Adel Nouar posant devant ses photos.
A deux pas de la gare Saint-Charles à Marseille, le tiers-lieu Massalia Vox a ouvert ses portes vendredi 16 juin pour accueillir l’exposition « Ordinaires » du photographe local Adel Nouar. Après avoir enseigné l’anglais pendant douze ans dans un lycée de la ville, écœuré par les politiques éducatives, il se tourne vers la photographie. Premier événement de la Pride²Weeks, la semaine culturelle, festive et militante de la Pride 2023, l’exposition a été organisée dans le cadre du festival AOZIZ. AOZIZ est un réseau de maisons inclusives fondé en 2018 par deux compagnies de spectacle vivant, L’autre Maison et L’atelier de Mars, et par l’organisme de recherche institut CALEM.
“Cette exposition d’une quinzaine de portraits se veut comme un modeste aperçu de la « normalité » qu’arrivent à installer dans leur vie à Marseille des personnes réfugiées, en situation de migration, et qui doivent faire face à l’expérience du déracinement” peut-on lire à l’entrée de la salle. L’objectif est de présenter des portraits simples pour montrer que derrière les discours haineux, il y a des personnes ordinaires qui aspirent simplement à vivre en paix à Marseille. “Ils ont des besoins ordinaires, de faire la fête, d’amitié et de prendre soin de leur famille”, déclare avec un sourire Adel Nouar.

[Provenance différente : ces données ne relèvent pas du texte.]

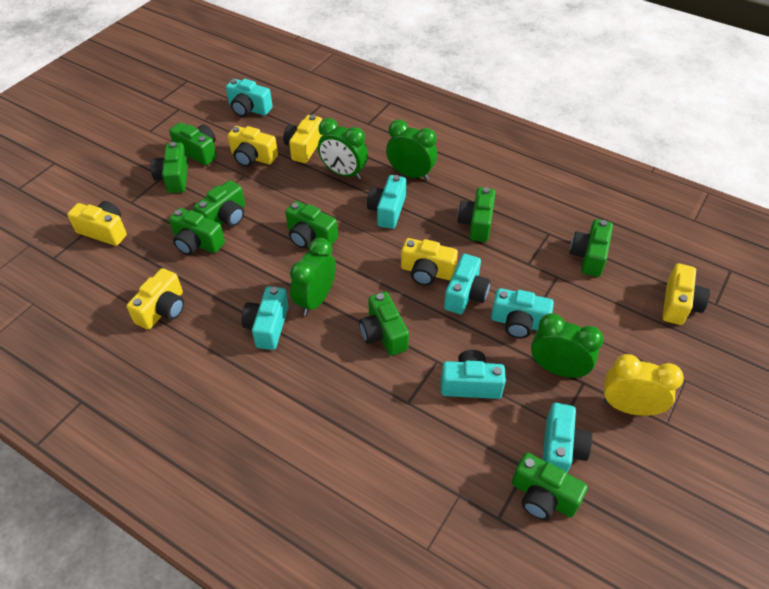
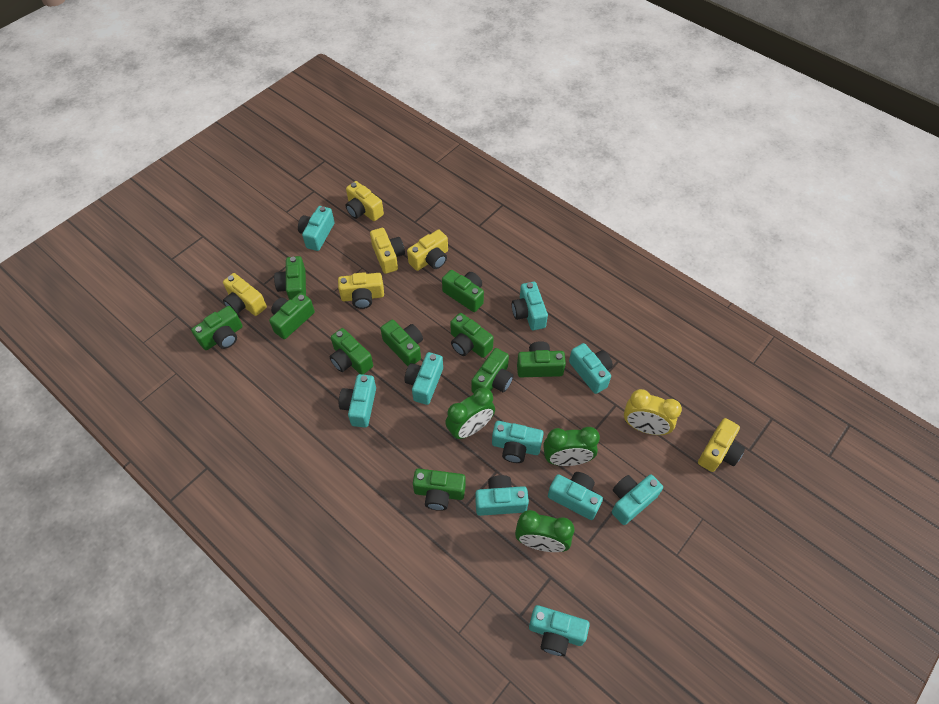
green camera: [150,142,188,193] [169,122,217,166] [169,208,225,255] [193,180,245,227] [285,201,338,248] [359,292,409,356] [457,187,496,242] [512,453,588,520] [570,219,613,277] = 9 -> [191,306,243,350] [269,292,315,339] [274,256,306,300] [330,328,373,375] [380,320,423,366] [413,469,466,511] [442,270,484,312] [450,313,494,358] [471,348,513,393] [517,341,566,377] = 10
green clock: [290,238,336,316] [318,118,368,179] [386,120,437,180] [531,313,604,379] = 4 -> [445,387,495,439] [515,510,574,552] [543,427,600,466] = 3
turquoise camera: [226,79,273,117] [242,286,289,350] [367,175,406,229] [441,350,506,399] [444,254,491,314] [491,288,554,339] [542,403,592,473] = 7 -> [298,206,335,251] [339,374,376,428] [405,352,443,405] [475,475,529,516] [492,421,544,463] [512,282,548,330] [529,605,590,656] [548,472,603,520] [569,343,613,394] [612,475,663,525] = 10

Afin de proposer une expérience authentique, chaque portrait est accompagné d’un audio dans lequel le sujet raconte son parcours et les discriminations auxquelles il a été confronté. Anglais, français ou langues maternelles, les langues sont multiples et permettent au photographe de supprimer un filtre en donnant vie aux expressions et aux voix : “J’aime le travail sur le récit qui donne de la validité à leur parole”, confie Sophie, bénévole à Didac Ressources, l’une des associations fondatrices de Massalia Vox.

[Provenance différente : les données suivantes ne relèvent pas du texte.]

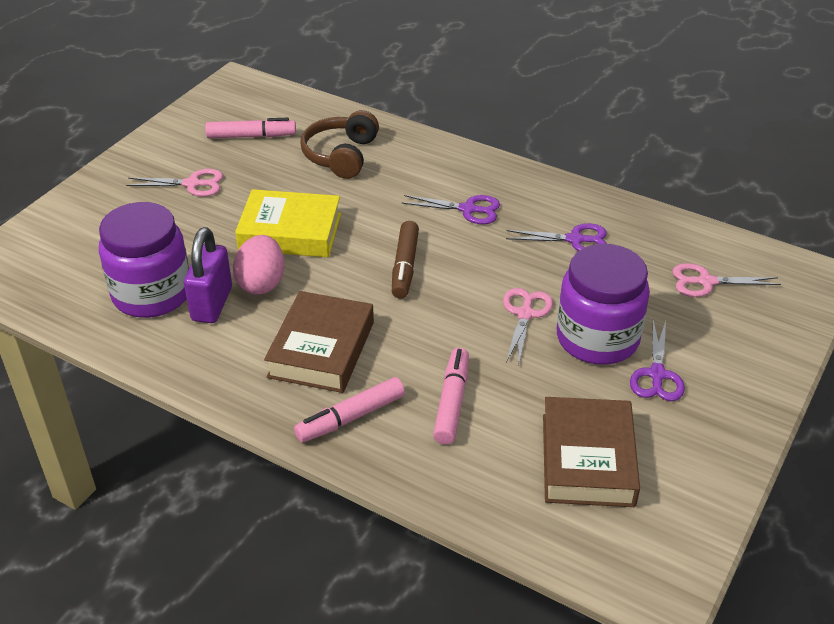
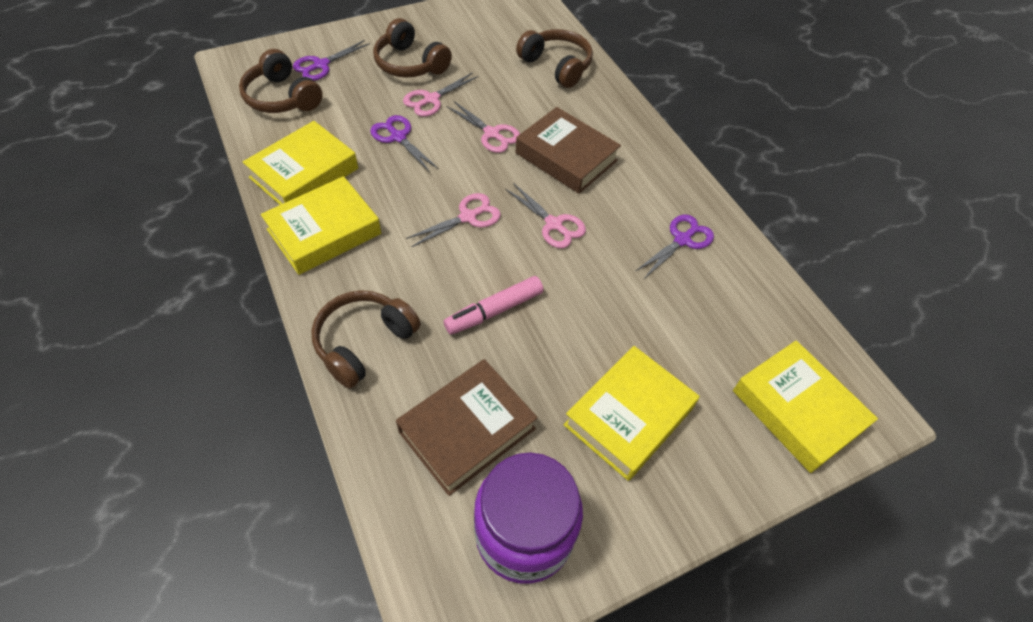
brown headphones: [300,110,379,179] = 1 -> [239,49,323,113] [311,290,421,388] [373,18,452,77] [516,29,593,88] = 4
brown marker: [392,221,419,299] = 1 -> none = 0
pink egg: [233,235,284,295] = 1 -> none = 0
pink marker: [205,118,296,138] [294,377,405,443] [433,348,469,445] = 3 -> [444,276,543,335] = 1
pink scissors: [126,169,223,197] [503,288,553,363] [672,263,781,297] = 3 -> [403,72,479,117] [406,193,501,247] [447,101,520,153] [505,183,586,248] = 4
purple jar: [99,202,189,318] [557,244,650,365] = 2 -> [474,452,583,584] = 1
purple padlock: [184,227,232,323] = 1 -> none = 0
yellow book: [235,189,341,257] = 1 -> [243,121,358,205] [261,176,381,275] [563,346,700,481] [733,340,878,473] = 4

L’exposition se découpe en trois volets. Le premier, intitulé “c’est la fête”, plonge le visiteur dans le réveillon de noël du CADAAG de la rue Saint Basile à Marseille. Ce projet de squat légal et autogéré soutenu par l‘AUP (Association des usagers de la plateforme d’accueil des demandeurs d’asile) a accueilli pendant 2 ans et jusqu’en mars dernier des personnes demandeuses d’asiles. Si leurs parcours est souvent fait de violence, ces photos témoignent de la joie que procurent ces initiatives, notamment dans le fait d’avoir un pied à terre pour partager des moments de fêtes.
Le deuxième volet, nommé “Iels”, capture l’ambiance d’un pique-nique organisé à l’occasion de l’Eid el Fitr par des membres et bénéficiaires du projet Sindiane, qui propose des ateliers pour les femmes et les personnes LGBTQIA+ en exil. Chaque photo, co-créée avec les sujets, laisse ressortir la personnalité de chacun.e. Sur l’un des clichés, Marta est allongée sur l’herbe avec une amie, la photo a été prise sur le vif. Sur une autre photo, Nada pose avec décontraction et réserve. “Elles tordent le cou aux clichés”, explique Adel Nouar, racontant l’amitié qui lie Anna, d’origine russe aux cheveux roses, et Faiza soudanaise portant le voile, qui partagent de nombreux projets au sein de l’association.
La dernière partie, “Toi, moi ensemble”, propose des portraits de personnes accueillies au sein de l’institut Calem. Adel Nouar aime les appeler des “électrons libres”. Gravitant en dehors des associations, cette bande d’amis s’approprie Marseille par ses propres moyens malgré les difficultés rencontrées. Wissem, né en Syrie, a fui son pays par la Turquie jusqu’en France. Il témoigne des agressions vécues en France: “Mon ami a été agressé par plusieurs personnes à cause de son homosexualité. Il a été blessé et il est allé à l’hôpital, puis à la police. Nous n’avons obtenu aucun droit. Au contraire, l’agresseur est toujours là, à marcher devant ses yeux tous les jours, et rien ne s’est passé”, confie-t-il. “Nous devons nous soutenir mutuellement, face à tous ces problèmes liés aux questions LGBT+”, conclut Wissem.